▸ TEXTE PRÉSENTÉ
Tel est l’obstacle redoutable et permanent qu’à travers toute l’histoire, et malgré tous les efforts contraires, la nature oppose au socialisme égalitaire et niveleur.

Le monde est une évolution incessante par croissance et différenciation. Il y a dans l’homme un élément social et un élément individuel. L’élément social prédomine dans les stades inférieurs de la civilisation, l’élément individuel dans les stades avancés. L’individu est d’autant plus effacé que la communauté est moins importante. Il se détache d’autant plus en relief avec ses qualités ou ses défauts que le groupe a plus d’extension[1]. Encore aujourd’hui, les individualités ne sont-elles pas bien moins tranchées dans un village congolais que dans un village brabançon, dans celui-ci que dans une petite ville, et dans une petite ville que dans une capitale ?

La montée du monde primitif au monde actuel est la montée de la médiocrité à l’expansion de l’individu. Voilà pourquoi aux époques reculées il n’y a que des nuances entre les actifs et les fainéans, les capables et les incapables, les criminels et les moraux, les riches et les pauvres. Les vices primitifs sont moins marqués parce que les vertus primitives sont moins éclatantes. Au contraire, aux époques de civilisation, de vraies différences qualitatives et quantitatives, et non plus, simplement, des nuances, séparent les supérieurs des inférieurs, les ignorans des instruits, l’élite du rebut. La distance s’élargit à mesure que l’organisme entier est contenu dans des limites moins étroites.

▸ QUESTIONS
A. Dans le texte sur l'individu et la civilisation, relevez tous les lieux comparés dans la question qui clôt le paragraphe commençant par « Le monde est une évolution incessante ».
B. Reproduisez, s'il vous plaît, le passage du texte sur l'individu et la civilisation qui va de « La montée du » jusqu'à « limites moins étroites. ».
C. Poursuivez le texte sur l'individu et la civilisation en reprenant après sa dernière phrase.

▸ Données sources
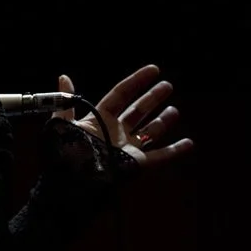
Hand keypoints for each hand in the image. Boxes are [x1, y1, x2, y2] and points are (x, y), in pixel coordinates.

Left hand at [56, 64, 192, 166]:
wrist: (72, 180)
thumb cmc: (67, 152)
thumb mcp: (62, 123)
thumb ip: (65, 101)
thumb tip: (64, 76)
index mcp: (99, 119)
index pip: (121, 94)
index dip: (136, 81)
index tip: (153, 70)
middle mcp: (116, 132)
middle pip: (138, 111)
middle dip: (152, 98)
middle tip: (167, 86)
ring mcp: (128, 148)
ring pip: (150, 131)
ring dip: (163, 121)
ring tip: (174, 111)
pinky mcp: (137, 164)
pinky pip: (161, 157)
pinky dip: (176, 150)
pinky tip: (189, 143)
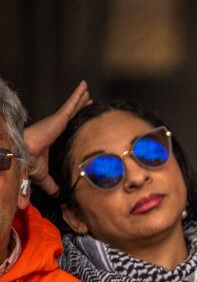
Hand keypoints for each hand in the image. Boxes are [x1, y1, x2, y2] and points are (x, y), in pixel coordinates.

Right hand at [25, 80, 90, 194]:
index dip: (73, 122)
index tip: (81, 117)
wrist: (22, 154)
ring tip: (88, 91)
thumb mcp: (43, 175)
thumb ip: (51, 184)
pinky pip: (71, 104)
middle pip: (71, 115)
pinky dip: (78, 94)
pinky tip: (85, 86)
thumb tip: (57, 195)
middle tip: (88, 100)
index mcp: (53, 138)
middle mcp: (56, 128)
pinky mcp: (58, 117)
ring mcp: (57, 121)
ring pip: (72, 107)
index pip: (66, 128)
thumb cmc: (29, 162)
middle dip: (79, 107)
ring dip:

▸ RÉPONSES NUMÉROTÉES
A. un village congolais ; un village brabançon ; une petite ville ; une capitale

B.
La montée du monde primitif au monde actuel est la montée de la médiocrité à l’expansion de l’individu. Voilà pourquoi aux époques reculées il n’y a que des nuances entre les actifs et les fainéans, les capables et les incapables, les criminels et les moraux, les riches et les pauvres. Les vices primitifs sont moins marqués parce que les vertus primitives sont moins éclatantes. Au contraire, aux époques de civilisation, de vraies différences qualitatives et quantitatives, et non plus, simplement, des nuances, séparent les supérieurs des inférieurs, les ignorans des instruits, l’élite du rebut. La distance s’élargit à mesure que l’organisme entier est contenu dans des limites moins étroites.

C.
Sparte nous fournit l’exemple d’un petit groupe social fortement concentré ; la concentration l’emporte ; elle étouffe l’individualité ; elle assure le triomphe de la médiocrité. La cité athénienne, plus ouverte, plus étendue, est plus complexe ; elle laisse plus de champ à la différenciation, et la démocratie libérale de Périclès est une brillante floraison d’individualités.

Dans cet ordre d’idées, la Rome des premiers jours, petite

  1. G. Simmel, Uber sociale differenzierung. — Staats und socialwissenschaftliche Forschungen de Schmoller. — 10e volume, 1re livraison. Leipzig, 1890, p. 49 à 55.